• **Exercise goal**
Rewrite the part of the records that opens with the line containing "pose: elev=120.2 azim=319.0" and closes with the line containing "Dot at: (200, 394)", changing every "dist" to "distance" and keeping everything else the same.

• **Listed records**

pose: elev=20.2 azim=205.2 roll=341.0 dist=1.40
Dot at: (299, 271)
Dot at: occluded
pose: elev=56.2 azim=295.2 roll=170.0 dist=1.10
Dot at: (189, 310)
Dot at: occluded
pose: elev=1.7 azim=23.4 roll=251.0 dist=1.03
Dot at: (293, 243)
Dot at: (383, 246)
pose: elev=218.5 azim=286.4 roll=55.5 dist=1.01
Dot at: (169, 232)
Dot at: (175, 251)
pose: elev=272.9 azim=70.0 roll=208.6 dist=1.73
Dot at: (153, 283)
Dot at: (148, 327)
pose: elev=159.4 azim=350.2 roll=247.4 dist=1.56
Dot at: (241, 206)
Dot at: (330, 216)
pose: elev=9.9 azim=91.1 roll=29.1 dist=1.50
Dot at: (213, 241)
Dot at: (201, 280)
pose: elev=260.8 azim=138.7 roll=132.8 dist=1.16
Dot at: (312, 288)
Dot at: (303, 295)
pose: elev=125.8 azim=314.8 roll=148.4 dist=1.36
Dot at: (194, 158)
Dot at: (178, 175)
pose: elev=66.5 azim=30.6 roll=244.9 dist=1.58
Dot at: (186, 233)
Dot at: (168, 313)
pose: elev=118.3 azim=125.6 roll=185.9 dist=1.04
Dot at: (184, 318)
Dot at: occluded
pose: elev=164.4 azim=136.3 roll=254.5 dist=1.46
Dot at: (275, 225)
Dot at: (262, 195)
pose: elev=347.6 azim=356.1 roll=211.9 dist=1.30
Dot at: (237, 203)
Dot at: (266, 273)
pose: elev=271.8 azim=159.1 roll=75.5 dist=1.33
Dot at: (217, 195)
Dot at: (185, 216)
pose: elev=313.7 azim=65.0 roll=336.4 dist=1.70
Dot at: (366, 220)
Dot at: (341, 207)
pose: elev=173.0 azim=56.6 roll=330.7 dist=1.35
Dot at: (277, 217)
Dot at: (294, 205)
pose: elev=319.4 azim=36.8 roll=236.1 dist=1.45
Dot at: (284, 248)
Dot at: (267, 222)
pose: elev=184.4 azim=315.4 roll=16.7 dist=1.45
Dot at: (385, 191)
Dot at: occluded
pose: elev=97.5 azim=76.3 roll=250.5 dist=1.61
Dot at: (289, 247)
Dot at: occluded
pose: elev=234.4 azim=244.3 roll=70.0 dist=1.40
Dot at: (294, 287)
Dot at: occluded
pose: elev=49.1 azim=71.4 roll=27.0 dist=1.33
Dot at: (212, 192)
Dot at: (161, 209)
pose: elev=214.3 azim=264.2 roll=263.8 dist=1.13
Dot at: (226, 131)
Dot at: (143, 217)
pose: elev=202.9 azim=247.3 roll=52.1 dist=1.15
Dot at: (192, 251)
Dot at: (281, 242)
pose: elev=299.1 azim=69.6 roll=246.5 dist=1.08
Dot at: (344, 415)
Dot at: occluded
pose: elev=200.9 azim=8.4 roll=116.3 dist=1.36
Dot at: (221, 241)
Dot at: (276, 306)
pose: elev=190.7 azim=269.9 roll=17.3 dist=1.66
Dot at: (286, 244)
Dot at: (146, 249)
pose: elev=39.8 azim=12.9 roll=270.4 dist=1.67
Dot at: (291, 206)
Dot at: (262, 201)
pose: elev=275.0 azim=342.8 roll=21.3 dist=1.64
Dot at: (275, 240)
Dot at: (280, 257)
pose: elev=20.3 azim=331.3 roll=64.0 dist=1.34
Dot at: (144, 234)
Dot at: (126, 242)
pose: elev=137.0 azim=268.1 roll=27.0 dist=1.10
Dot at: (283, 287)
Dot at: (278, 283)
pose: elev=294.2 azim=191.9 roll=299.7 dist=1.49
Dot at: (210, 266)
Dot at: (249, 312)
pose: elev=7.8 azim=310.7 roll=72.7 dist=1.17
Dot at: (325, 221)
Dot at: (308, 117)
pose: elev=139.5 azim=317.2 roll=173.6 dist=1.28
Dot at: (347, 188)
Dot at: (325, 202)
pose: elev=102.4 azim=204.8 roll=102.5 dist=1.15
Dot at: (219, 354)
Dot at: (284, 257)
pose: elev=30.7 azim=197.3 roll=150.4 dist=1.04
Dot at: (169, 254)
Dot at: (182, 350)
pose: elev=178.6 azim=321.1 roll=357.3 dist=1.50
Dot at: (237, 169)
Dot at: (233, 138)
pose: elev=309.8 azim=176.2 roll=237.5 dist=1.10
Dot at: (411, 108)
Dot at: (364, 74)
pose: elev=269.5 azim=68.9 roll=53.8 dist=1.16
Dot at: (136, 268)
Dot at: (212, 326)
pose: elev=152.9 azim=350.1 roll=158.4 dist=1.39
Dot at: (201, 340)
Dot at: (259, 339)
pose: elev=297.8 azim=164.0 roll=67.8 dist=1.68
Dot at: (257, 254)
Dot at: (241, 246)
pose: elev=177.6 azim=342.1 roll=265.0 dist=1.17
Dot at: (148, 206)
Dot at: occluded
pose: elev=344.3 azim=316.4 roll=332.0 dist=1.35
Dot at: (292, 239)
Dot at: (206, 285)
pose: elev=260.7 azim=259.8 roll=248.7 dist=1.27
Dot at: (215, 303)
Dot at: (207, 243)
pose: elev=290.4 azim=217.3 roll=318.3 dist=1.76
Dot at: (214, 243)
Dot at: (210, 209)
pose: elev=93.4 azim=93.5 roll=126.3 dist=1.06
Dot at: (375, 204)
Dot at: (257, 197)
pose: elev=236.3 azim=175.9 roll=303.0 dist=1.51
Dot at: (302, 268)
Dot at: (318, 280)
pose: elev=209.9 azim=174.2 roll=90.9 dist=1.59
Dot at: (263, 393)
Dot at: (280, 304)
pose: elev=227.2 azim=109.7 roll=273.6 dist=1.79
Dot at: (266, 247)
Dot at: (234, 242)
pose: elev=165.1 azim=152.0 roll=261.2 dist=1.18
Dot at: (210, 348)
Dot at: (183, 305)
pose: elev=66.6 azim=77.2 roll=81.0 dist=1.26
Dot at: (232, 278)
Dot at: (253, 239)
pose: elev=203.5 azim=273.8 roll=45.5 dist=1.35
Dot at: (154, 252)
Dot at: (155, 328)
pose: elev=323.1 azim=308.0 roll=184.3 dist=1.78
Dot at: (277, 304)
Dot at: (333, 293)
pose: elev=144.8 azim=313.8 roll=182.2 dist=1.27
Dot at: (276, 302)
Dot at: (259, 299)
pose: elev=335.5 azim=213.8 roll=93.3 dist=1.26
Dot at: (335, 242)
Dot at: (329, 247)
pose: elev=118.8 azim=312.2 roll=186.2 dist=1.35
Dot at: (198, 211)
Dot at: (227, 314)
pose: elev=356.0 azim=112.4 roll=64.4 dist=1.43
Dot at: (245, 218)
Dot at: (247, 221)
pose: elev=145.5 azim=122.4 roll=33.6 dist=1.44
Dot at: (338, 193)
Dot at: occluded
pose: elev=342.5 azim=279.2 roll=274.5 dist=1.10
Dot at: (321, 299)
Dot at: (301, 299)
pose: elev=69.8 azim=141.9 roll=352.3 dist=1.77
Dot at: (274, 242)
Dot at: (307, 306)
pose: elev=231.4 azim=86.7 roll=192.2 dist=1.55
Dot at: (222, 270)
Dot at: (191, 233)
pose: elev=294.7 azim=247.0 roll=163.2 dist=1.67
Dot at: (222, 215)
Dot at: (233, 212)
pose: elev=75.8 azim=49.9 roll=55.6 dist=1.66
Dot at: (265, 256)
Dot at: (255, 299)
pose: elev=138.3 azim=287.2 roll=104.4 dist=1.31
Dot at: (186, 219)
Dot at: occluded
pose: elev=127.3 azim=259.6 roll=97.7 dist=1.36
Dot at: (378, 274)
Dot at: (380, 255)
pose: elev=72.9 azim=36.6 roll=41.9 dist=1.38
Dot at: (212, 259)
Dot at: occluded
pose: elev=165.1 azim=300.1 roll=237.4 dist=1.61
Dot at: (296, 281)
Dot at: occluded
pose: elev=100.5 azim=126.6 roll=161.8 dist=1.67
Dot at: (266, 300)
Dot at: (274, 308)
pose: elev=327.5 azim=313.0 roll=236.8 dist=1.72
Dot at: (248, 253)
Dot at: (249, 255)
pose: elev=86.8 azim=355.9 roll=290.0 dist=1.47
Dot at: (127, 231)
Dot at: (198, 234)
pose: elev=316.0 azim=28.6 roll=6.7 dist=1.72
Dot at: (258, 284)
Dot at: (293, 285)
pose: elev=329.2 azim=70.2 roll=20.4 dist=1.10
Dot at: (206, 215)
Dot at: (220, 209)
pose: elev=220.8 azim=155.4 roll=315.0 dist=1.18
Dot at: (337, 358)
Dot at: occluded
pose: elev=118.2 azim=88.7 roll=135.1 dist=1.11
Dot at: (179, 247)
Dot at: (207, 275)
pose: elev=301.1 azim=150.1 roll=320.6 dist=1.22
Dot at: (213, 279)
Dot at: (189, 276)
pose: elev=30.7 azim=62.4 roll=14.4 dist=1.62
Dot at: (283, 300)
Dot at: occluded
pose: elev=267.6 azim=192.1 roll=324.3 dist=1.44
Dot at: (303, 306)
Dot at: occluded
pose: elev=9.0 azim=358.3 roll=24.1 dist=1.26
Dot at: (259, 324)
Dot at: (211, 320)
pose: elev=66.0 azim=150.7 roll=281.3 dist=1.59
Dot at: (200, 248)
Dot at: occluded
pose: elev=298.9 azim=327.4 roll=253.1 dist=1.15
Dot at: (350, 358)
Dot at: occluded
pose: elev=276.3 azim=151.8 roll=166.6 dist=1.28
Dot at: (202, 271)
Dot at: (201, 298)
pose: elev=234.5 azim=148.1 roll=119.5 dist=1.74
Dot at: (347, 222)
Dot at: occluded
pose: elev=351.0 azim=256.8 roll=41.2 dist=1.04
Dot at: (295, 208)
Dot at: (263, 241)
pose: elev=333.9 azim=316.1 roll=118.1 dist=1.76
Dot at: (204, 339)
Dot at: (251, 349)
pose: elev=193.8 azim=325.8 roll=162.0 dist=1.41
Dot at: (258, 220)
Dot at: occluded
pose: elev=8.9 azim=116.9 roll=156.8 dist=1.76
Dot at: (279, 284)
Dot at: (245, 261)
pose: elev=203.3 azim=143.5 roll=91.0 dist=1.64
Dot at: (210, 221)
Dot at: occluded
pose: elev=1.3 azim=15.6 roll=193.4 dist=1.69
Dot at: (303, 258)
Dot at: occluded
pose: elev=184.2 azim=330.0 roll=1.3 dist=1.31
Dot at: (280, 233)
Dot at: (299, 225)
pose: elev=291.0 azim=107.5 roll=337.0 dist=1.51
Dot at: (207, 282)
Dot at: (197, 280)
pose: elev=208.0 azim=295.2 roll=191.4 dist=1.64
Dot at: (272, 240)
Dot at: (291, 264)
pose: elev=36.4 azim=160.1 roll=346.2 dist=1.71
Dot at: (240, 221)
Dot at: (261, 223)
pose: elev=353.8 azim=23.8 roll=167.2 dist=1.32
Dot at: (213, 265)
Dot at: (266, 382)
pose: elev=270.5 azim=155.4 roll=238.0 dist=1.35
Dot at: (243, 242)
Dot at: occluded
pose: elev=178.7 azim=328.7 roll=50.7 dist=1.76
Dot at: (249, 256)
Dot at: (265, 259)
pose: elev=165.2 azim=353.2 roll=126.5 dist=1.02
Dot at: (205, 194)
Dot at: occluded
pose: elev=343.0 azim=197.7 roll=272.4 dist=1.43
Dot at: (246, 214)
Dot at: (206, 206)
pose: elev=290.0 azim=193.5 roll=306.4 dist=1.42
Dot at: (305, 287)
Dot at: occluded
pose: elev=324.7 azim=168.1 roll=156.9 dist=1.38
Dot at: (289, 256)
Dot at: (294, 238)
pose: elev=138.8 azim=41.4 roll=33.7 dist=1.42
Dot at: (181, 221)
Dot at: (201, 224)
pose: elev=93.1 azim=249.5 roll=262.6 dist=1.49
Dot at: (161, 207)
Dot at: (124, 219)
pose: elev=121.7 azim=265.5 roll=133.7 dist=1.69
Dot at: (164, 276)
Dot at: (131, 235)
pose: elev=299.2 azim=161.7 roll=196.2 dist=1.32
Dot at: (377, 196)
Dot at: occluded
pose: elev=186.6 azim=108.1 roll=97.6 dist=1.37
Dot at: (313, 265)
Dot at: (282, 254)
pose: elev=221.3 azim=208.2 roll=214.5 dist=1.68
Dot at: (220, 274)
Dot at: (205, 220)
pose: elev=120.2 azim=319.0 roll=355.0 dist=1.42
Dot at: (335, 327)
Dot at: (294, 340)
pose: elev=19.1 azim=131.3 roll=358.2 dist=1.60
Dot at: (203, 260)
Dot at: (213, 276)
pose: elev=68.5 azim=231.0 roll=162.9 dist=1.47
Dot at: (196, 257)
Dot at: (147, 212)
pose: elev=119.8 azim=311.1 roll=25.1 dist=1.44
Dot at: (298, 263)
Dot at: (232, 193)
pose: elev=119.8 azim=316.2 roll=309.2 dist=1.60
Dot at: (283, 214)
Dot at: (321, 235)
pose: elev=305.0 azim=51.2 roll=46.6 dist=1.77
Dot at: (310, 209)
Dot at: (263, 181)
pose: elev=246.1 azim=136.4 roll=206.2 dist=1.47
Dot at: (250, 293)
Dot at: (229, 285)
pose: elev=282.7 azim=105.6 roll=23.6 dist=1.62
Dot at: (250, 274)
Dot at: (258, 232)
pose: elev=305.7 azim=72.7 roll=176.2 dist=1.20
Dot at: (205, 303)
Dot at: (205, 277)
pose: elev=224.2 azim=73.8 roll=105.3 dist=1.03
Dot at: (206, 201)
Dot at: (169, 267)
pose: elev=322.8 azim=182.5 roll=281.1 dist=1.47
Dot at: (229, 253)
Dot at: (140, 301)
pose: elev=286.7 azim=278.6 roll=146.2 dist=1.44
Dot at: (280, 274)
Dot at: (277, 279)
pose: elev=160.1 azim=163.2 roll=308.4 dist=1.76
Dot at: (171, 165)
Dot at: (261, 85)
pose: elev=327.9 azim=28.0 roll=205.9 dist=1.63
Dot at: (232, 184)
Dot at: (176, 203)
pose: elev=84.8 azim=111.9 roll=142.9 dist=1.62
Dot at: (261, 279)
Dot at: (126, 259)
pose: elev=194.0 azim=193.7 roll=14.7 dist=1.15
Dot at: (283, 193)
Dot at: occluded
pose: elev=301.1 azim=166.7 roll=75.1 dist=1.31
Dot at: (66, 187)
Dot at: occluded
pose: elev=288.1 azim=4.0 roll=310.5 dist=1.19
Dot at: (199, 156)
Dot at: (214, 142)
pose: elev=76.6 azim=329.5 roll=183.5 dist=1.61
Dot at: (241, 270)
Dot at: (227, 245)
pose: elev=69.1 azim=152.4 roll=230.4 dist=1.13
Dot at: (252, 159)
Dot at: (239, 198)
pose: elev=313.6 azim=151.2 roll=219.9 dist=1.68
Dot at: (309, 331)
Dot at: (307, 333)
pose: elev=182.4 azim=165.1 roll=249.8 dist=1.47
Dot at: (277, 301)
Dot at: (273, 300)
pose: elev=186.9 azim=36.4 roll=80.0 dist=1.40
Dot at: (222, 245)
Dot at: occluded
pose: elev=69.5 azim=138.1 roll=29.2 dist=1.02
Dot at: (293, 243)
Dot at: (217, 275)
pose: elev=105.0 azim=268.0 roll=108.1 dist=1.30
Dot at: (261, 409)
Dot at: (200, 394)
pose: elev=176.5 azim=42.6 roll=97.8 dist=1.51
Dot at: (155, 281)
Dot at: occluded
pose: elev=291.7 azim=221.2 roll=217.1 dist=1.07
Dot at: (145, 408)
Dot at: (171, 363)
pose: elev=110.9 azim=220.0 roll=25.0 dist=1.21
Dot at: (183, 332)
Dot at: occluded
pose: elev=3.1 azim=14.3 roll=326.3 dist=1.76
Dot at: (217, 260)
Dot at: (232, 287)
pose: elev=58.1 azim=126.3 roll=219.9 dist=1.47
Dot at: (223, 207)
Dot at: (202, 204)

• **Task response**
pose: elev=120.2 azim=319.0 roll=355.0 distance=1.42
Dot at: (335, 327)
Dot at: (294, 340)
pose: elev=19.1 azim=131.3 roll=358.2 distance=1.60
Dot at: (203, 260)
Dot at: (213, 276)
pose: elev=68.5 azim=231.0 roll=162.9 distance=1.47
Dot at: (196, 257)
Dot at: (147, 212)
pose: elev=119.8 azim=311.1 roll=25.1 distance=1.44
Dot at: (298, 263)
Dot at: (232, 193)
pose: elev=119.8 azim=316.2 roll=309.2 distance=1.60
Dot at: (283, 214)
Dot at: (321, 235)
pose: elev=305.0 azim=51.2 roll=46.6 distance=1.77
Dot at: (310, 209)
Dot at: (263, 181)
pose: elev=246.1 azim=136.4 roll=206.2 distance=1.47
Dot at: (250, 293)
Dot at: (229, 285)
pose: elev=282.7 azim=105.6 roll=23.6 distance=1.62
Dot at: (250, 274)
Dot at: (258, 232)
pose: elev=305.7 azim=72.7 roll=176.2 distance=1.20
Dot at: (205, 303)
Dot at: (205, 277)
pose: elev=224.2 azim=73.8 roll=105.3 distance=1.03
Dot at: (206, 201)
Dot at: (169, 267)
pose: elev=322.8 azim=182.5 roll=281.1 distance=1.47
Dot at: (229, 253)
Dot at: (140, 301)
pose: elev=286.7 azim=278.6 roll=146.2 distance=1.44
Dot at: (280, 274)
Dot at: (277, 279)
pose: elev=160.1 azim=163.2 roll=308.4 distance=1.76
Dot at: (171, 165)
Dot at: (261, 85)
pose: elev=327.9 azim=28.0 roll=205.9 distance=1.63
Dot at: (232, 184)
Dot at: (176, 203)
pose: elev=84.8 azim=111.9 roll=142.9 distance=1.62
Dot at: (261, 279)
Dot at: (126, 259)
pose: elev=194.0 azim=193.7 roll=14.7 distance=1.15
Dot at: (283, 193)
Dot at: occluded
pose: elev=301.1 azim=166.7 roll=75.1 distance=1.31
Dot at: (66, 187)
Dot at: occluded
pose: elev=288.1 azim=4.0 roll=310.5 distance=1.19
Dot at: (199, 156)
Dot at: (214, 142)
pose: elev=76.6 azim=329.5 roll=183.5 distance=1.61
Dot at: (241, 270)
Dot at: (227, 245)
pose: elev=69.1 azim=152.4 roll=230.4 distance=1.13
Dot at: (252, 159)
Dot at: (239, 198)
pose: elev=313.6 azim=151.2 roll=219.9 distance=1.68
Dot at: (309, 331)
Dot at: (307, 333)
pose: elev=182.4 azim=165.1 roll=249.8 distance=1.47
Dot at: (277, 301)
Dot at: (273, 300)
pose: elev=186.9 azim=36.4 roll=80.0 distance=1.40
Dot at: (222, 245)
Dot at: occluded
pose: elev=69.5 azim=138.1 roll=29.2 distance=1.02
Dot at: (293, 243)
Dot at: (217, 275)
pose: elev=105.0 azim=268.0 roll=108.1 distance=1.30
Dot at: (261, 409)
Dot at: (200, 394)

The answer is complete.